一个穿戴齐整的大娘抚着发髻道:“我主家想得周到,我们底下人只管采购就是了,反正啊,在集市里都能凑齐的。”
另一人附和道:“是啊,在集市这儿转转,看到什么买什么,就不愁了。”
众人聊得火热,倒把刘柳的问题抛之脑后了。
刘柳看着他们你一言我一语,有些郁闷,她想知道的一句话都没套出来。
排在刘柳对面的大哥苦恼道:“我闺女要行及笄礼,我想给她找一支新鲜的柳叶簪,你们可知哪里寻得?”
“你去郊外河边转转,定能寻着的。”
“你说起来,我还得做个荷包,我娃儿刚出生,戴着避个邪。”
柳枝?是了,这儿的上巳节是春日里的重要日子,人们会在这一天沐浴踏青、祭祀宴饮,若是有闺女及笄的人家,则会在这一天举行笄礼,将新鲜的花枝柳枝作为发簪,祈福辟邪,故此日也称作桃花节。春游时还有许多年轻人将柳枝编成结,赠与友人或有情人。
刘柳在脑海里盘算了一番,而后满意地点了点头。她转身对着忙碌的周乾问道:“周老板,我可有什么能帮上忙的?”

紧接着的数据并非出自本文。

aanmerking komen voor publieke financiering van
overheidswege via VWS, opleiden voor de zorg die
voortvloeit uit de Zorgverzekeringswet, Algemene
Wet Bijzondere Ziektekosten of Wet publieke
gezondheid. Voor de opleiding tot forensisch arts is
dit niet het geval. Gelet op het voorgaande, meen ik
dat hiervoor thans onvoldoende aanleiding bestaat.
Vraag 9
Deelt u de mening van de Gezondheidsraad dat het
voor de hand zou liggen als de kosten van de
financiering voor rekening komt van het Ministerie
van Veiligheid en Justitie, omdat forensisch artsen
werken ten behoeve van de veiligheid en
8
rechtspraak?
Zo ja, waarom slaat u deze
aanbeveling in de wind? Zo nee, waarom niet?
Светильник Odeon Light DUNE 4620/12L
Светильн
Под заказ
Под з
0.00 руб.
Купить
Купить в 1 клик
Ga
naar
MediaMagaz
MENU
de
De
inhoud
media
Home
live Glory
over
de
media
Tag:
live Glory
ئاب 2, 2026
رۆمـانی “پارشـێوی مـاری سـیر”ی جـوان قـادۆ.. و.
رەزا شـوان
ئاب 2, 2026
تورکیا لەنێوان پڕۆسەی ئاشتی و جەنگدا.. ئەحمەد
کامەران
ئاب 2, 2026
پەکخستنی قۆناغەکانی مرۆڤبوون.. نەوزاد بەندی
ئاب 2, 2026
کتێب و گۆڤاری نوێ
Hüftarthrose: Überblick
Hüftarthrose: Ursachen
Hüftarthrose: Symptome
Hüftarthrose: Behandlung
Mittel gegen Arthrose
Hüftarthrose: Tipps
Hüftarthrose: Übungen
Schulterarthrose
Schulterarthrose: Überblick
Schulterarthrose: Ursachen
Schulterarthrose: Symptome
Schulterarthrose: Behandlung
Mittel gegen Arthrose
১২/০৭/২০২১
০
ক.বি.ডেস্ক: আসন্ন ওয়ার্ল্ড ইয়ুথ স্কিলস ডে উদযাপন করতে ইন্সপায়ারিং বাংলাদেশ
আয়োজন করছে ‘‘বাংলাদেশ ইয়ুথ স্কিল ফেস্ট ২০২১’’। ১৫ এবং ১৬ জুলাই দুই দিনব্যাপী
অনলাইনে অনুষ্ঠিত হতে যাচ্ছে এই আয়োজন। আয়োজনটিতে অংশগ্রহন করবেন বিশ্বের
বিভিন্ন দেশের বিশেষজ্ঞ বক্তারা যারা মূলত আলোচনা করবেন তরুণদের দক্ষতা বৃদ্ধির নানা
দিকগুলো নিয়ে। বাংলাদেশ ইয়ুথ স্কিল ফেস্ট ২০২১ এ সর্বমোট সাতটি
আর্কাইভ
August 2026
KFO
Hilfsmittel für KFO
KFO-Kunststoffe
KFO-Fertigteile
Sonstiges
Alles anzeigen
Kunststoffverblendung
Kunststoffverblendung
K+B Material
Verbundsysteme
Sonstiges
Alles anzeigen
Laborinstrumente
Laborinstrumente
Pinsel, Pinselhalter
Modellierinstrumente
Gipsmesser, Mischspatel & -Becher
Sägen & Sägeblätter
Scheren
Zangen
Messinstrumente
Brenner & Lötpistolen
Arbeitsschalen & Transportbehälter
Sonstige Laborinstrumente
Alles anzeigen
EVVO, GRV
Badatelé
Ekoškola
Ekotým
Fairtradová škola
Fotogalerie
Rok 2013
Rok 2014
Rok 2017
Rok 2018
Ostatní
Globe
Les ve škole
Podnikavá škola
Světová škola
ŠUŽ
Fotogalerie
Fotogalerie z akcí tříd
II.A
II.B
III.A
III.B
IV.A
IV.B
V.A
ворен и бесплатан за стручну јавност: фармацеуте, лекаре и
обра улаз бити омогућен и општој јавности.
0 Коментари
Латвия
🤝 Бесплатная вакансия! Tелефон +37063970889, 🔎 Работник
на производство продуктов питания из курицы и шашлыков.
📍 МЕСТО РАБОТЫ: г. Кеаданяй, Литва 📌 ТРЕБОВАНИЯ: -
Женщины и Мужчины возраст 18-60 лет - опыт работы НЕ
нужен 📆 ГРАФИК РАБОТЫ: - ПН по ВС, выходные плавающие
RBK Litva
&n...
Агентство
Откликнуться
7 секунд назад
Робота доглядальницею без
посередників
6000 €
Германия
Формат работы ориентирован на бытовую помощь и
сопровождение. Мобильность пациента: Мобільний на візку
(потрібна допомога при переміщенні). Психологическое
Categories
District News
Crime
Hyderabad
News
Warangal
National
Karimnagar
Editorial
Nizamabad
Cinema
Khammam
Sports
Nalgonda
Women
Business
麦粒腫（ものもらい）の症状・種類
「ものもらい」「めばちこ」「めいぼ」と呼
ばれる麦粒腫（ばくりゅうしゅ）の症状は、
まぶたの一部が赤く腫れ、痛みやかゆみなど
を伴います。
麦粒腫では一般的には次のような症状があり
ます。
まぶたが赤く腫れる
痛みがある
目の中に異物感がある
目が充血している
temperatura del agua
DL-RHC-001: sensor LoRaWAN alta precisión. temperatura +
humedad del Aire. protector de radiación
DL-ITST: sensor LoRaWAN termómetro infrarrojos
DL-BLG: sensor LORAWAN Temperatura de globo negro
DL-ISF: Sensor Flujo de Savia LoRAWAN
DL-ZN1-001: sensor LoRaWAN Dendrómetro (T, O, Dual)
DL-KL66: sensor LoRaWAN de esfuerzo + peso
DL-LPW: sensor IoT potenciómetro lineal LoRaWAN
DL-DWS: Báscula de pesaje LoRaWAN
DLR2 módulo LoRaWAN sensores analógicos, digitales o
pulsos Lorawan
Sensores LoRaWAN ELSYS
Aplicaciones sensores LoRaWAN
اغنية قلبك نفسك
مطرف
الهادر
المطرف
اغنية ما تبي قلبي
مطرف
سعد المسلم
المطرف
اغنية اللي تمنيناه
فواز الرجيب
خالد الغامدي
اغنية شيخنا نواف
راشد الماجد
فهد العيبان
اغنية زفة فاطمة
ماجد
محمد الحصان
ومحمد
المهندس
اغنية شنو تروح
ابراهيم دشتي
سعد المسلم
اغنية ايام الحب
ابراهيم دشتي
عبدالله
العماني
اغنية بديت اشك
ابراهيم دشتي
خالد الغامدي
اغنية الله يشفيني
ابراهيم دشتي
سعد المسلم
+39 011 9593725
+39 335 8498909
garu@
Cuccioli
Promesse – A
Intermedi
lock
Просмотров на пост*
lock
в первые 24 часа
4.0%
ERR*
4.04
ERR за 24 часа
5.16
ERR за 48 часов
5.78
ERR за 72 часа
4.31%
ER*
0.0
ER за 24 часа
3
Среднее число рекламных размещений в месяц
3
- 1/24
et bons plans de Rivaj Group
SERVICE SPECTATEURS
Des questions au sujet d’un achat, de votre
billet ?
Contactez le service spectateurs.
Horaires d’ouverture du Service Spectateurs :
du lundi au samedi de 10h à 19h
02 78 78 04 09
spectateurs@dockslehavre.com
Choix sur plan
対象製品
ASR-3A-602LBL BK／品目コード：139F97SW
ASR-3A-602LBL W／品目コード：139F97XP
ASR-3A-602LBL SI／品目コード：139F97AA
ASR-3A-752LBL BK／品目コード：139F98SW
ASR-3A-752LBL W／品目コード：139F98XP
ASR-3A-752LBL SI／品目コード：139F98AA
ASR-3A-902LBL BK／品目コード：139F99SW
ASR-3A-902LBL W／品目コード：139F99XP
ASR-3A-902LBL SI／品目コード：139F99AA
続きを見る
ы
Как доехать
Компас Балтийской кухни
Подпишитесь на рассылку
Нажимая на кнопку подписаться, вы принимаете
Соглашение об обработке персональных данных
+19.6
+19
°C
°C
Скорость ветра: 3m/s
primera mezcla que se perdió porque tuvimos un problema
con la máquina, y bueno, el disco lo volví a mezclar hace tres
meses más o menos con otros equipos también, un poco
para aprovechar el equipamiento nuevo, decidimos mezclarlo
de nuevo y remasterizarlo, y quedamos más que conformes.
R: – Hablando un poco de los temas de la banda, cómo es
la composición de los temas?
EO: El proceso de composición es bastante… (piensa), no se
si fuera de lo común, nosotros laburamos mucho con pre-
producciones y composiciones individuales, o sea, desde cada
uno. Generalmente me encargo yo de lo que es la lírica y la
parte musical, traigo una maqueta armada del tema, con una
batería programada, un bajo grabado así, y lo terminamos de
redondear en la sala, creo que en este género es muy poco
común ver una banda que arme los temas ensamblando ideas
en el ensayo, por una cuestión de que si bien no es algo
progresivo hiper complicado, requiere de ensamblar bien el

周乾活儿虽忙,但手脚麻利,待客热情,倒也井井有条。他抬起头,望向一脸期待的刘柳,她的笑脸贴的不算近,他却还是能感受到她灼热的呼吸,眼中闪过一丝慌乱,他垂下脑袋,认认真真地想了一想。
“你替我收钱吧。这案板血水腥气,你别沾上。”
“得嘞周老板!”
周乾手中动作又是一顿。
咦?这男人真是奇怪,做生意那不唤周老板唤什么,他这反应怎么像是第一次听人这般称呼自己似的。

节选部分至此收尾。